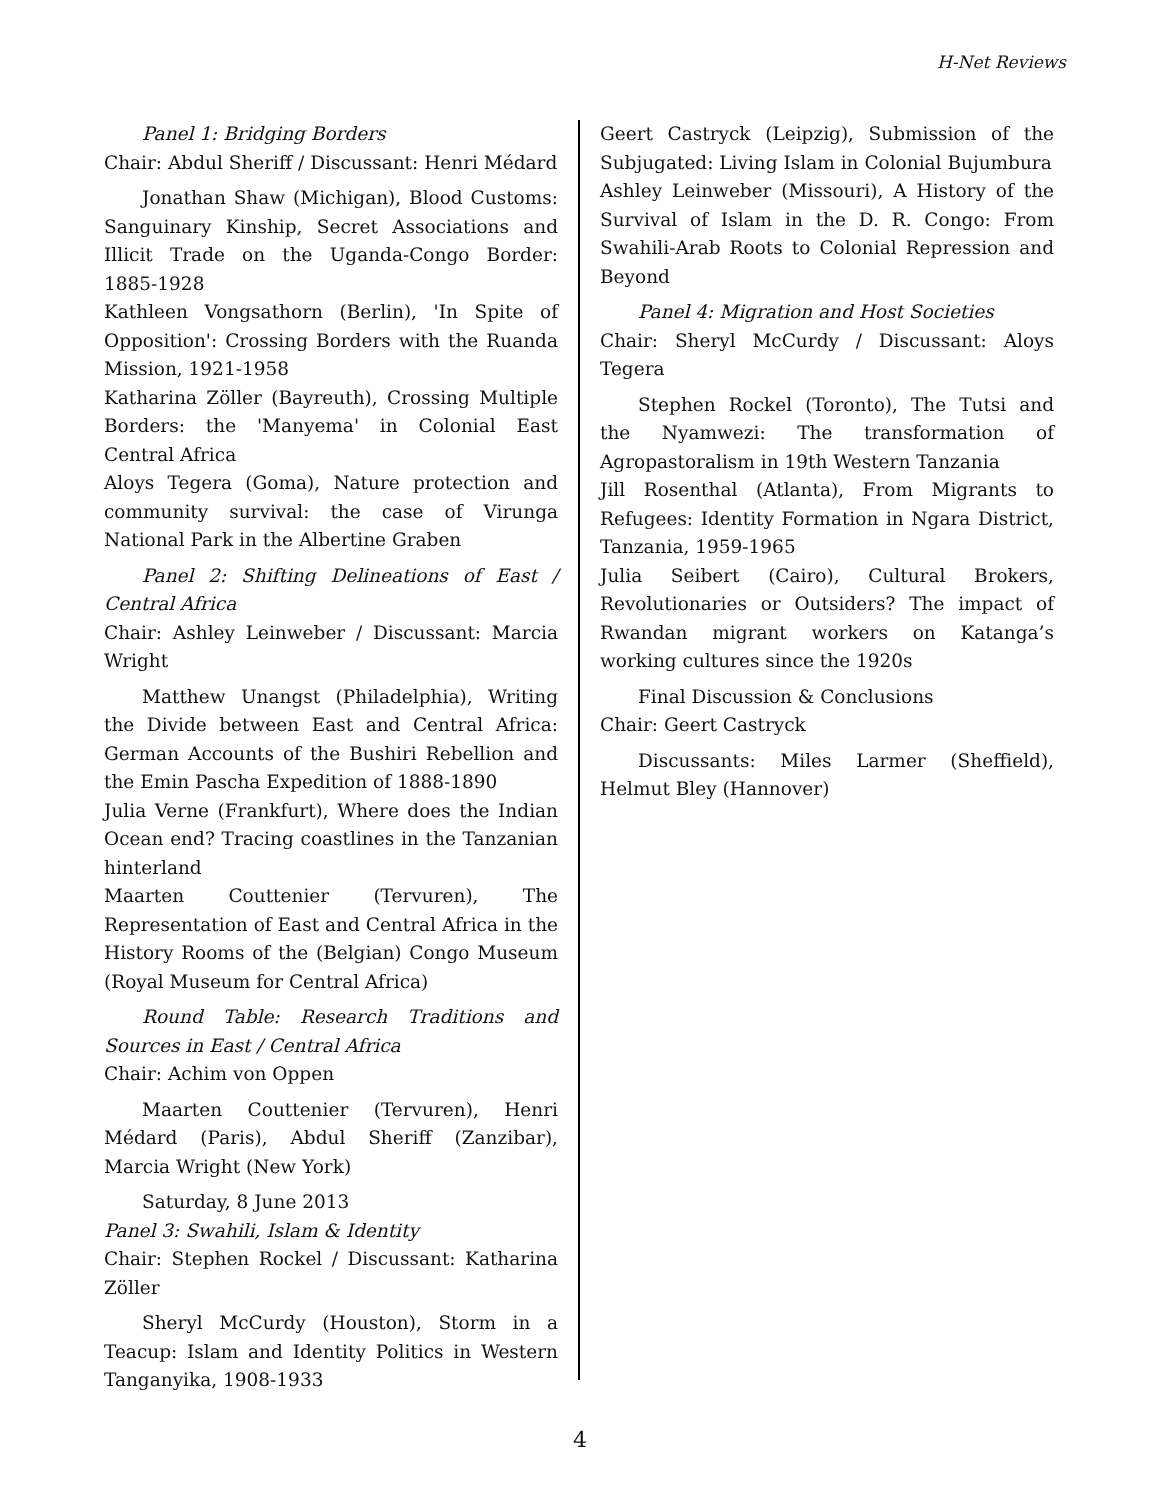H-Net Reviews
Panel 1: Bridging Borders
Chair: Abdul Sheriff / Discussant: Henri Médard
Jonathan Shaw (Michigan), Blood Customs: Sanguinary Kinship, Secret Associations and Illicit Trade on the Uganda-Congo Border: 1885-1928
Kathleen Vongsathorn (Berlin), 'In Spite of Opposition': Crossing Borders with the Ruanda Mission, 1921-1958
Katharina Zöller (Bayreuth), Crossing Multiple Borders: the 'Manyema' in Colonial East Central Africa
Aloys Tegera (Goma), Nature protection and community survival: the case of Virunga National Park in the Albertine Graben
Panel 2: Shifting Delineations of East / Central Africa
Chair: Ashley Leinweber / Discussant: Marcia Wright
Matthew Unangst (Philadelphia), Writing the Divide between East and Central Africa: German Accounts of the Bushiri Rebellion and the Emin Pascha Expedition of 1888-1890
Julia Verne (Frankfurt), Where does the Indian Ocean end? Tracing coastlines in the Tanzanian hinterland
Maarten Couttenier (Tervuren), The Representation of East and Central Africa in the History Rooms of the (Belgian) Congo Museum (Royal Museum for Central Africa)
Round Table: Research Traditions and Sources in East / Central Africa
Chair: Achim von Oppen
Maarten Couttenier (Tervuren), Henri Médard (Paris), Abdul Sheriff (Zanzibar), Marcia Wright (New York)
Saturday, 8 June 2013
Panel 3: Swahili, Islam & Identity
Chair: Stephen Rockel / Discussant: Katharina Zöller
Sheryl McCurdy (Houston), Storm in a Teacup: Islam and Identity Politics in Western Tanganyika, 1908-1933
Geert Castryck (Leipzig), Submission of the Subjugated: Living Islam in Colonial Bujumbura
Ashley Leinweber (Missouri), A History of the Survival of Islam in the D. R. Congo: From Swahili-Arab Roots to Colonial Repression and Beyond
Panel 4: Migration and Host Societies
Chair: Sheryl McCurdy / Discussant: Aloys Tegera
Stephen Rockel (Toronto), The Tutsi and the Nyamwezi: The transformation of Agropastoralism in 19th Western Tanzania
Jill Rosenthal (Atlanta), From Migrants to Refugees: Identity Formation in Ngara District, Tanzania, 1959-1965
Julia Seibert (Cairo), Cultural Brokers, Revolutionaries or Outsiders? The impact of Rwandan migrant workers on Katanga’s working cultures since the 1920s
Final Discussion & Conclusions
Chair: Geert Castryck
Discussants: Miles Larmer (Sheffield), Helmut Bley (Hannover)
4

= = = = =

HOW TO COMPLETE THIS TASK: What is needed is each line of the entries that contains the word "History".

RESULT:
Maarten Couttenier (Tervuren), The Representation of East and Central Africa in the History Rooms of the (Belgian) Congo Museum (Royal Museum for Central Africa)
Ashley Leinweber (Missouri), A History of the Survival of Islam in the D. R. Congo: From Swahili-Arab Roots to Colonial Repression and Beyond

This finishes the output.